During my first year of teaching, I constantly thought things like, “I can’t wait until next year so I can try this differently” or “I need to prioritize this more next year.” Honestly, I haven’t followed through on everything, but something that has been very rewarding in my classroom is more regular use of Three-Act Math lessons. These types of lessons allow every single one of my students to engage with the material and leave the classroom feeling like they made a meaningful contribution.

I begin the lesson by showing the students a picture or a short video clip, and simply asking them to write down what they noticed and any questions they have. I make sure to take the time to write down every thought that my students share, because this validation early on in the lesson really gives them the momentum to grapple with the math later on. I love seeing my lower-achieving students, who are normally a bit uninterested during my lessons, shooting their hands into the air to share their thoughts. And even though there is a low entry point for everyone, I always have a handful of students who begin to lead us toward the important mathematical concepts. After considering all of the students’ questions, I present them with the main question we’ll be answering and ask for their answers.
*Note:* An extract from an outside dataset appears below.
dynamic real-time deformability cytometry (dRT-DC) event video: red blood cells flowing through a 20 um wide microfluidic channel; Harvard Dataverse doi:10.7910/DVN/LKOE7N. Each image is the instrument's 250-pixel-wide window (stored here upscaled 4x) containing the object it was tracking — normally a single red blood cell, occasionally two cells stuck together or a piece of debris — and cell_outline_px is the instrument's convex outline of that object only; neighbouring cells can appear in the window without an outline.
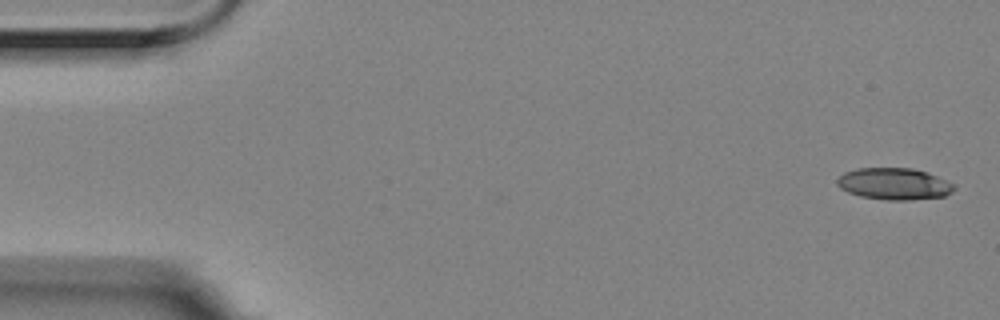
{"species": "Egyptian fruit bat (a non-hibernating species)", "species_latin": "Rousettus aegyptiacus", "temperature_condition": "room temperature", "stored_images_in_passage": 4, "camera_frame_rate_fps": 3000, "um_per_image_px": 0.085, "animal": {"sex": "female"}, "frame": {"image": 1, "passage_image": 1, "time_ms": 0.0, "image_size_px": [1000, 320], "cell_outline_px": [[956, 188], [952, 192], [944, 196], [908, 200], [888, 200], [860, 196], [848, 192], [840, 188], [836, 184], [836, 180], [844, 172], [856, 168], [912, 168], [936, 176], [956, 184]], "centroid_in_image_um": [75.99, 15.63], "position_along_channel_um": 9.0, "area_um2": 21.62}}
I love this part of the lesson because I really get to see my students start to make sense of the mathematics. It’s also the point where students begin to notice that they don’t have all of the information they need to fully answer our main question. In other words, they start to get those headaches. It’s only after students articulate what information is missing that I fill in those gaps and present the Tylenol. I then allow them to discuss with a partner or two to work toward a solution.
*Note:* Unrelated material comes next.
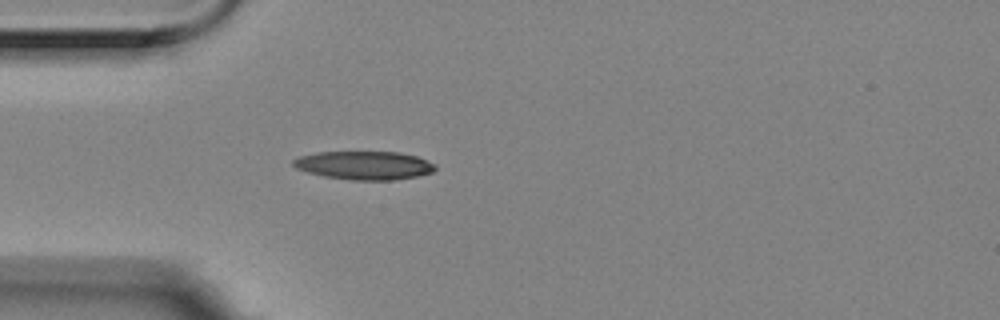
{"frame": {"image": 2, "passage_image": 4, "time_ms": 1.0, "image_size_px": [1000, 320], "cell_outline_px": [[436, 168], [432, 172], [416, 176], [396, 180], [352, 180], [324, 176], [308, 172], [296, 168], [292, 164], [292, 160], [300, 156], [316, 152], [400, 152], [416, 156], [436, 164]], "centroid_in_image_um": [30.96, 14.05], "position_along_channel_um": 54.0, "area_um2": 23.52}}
I have found that managing this group work in a Three-Act Math lesson is easier than managing my class in more typical lessons. Because I make sure that I begin with an intriguing stimulus, and take the time early in the lesson to place an importance on the students’ voices, they are very invested and eager to work toward a solution. Again, even my lower students are engaged after experiencing success early on. Three-Act Math lessons are the best way that I have found to foster meaningful student discussion and create an accessible environment for everyone in my classroom.